As noted in the code snippet:

  • azure-cosmosdb-spark contains the all the necessary connection parameters including the preferred locations (i.e. choosing which read replica in what priority order).
  • Just import the necessary libraries and configure your masterKey and host to create the Cosmos DB client.

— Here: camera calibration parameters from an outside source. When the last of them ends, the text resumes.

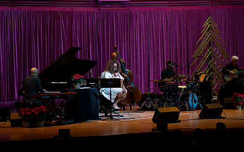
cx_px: 133
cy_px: 73
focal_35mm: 101
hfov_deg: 20.6
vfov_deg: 13.0
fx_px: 672
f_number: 5
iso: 2500
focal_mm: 88
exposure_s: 1/320
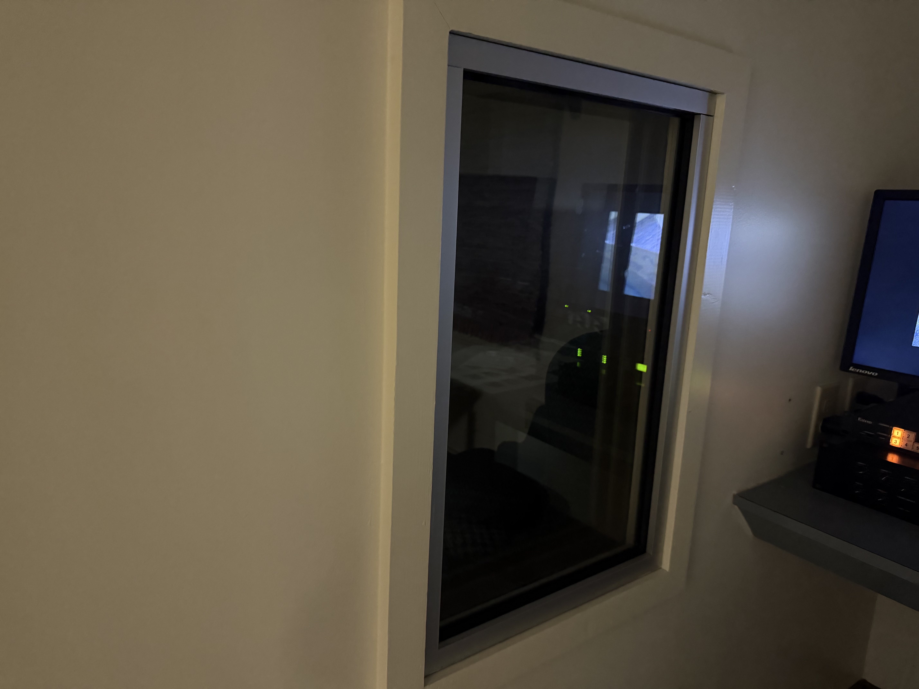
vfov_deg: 56.8
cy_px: 344
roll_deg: -2.6
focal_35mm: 24
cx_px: 460
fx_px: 637
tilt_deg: -12.5
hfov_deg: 71.6
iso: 1600
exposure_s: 1/30
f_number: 1.78
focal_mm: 6.76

Executing Spark Queries via azure-cosmosdb-spark

Below is an example using the above Cosmos DB instance via the specified read-only keys. This code snippet below connects to the DepartureDelays.flights_pcoll collection (in the DoctorWho account as specified earlier) running a query to extract the flight delay information of flights departing from Seattle.

// Queries
var query = "SELECT c.date, c.delay, c.distance, c.origin, c.destination FROM c WHERE c.destination = 'SFO'"
val df = spark.sql(query)

// Run DF query (count)
df.count()

// Run DF query (show)
df.show()

Scenarios

Connecting Spark to Cosmos DB using azure-cosmosdb-spark are typically for scenarios where:

  • You want to use Python and/or Scala
  • You have a large amount of data to transfer between Apache Spark and Cosmos DB

To give you an idea of the query performance difference, please refer to Query Test Runs in this wiki.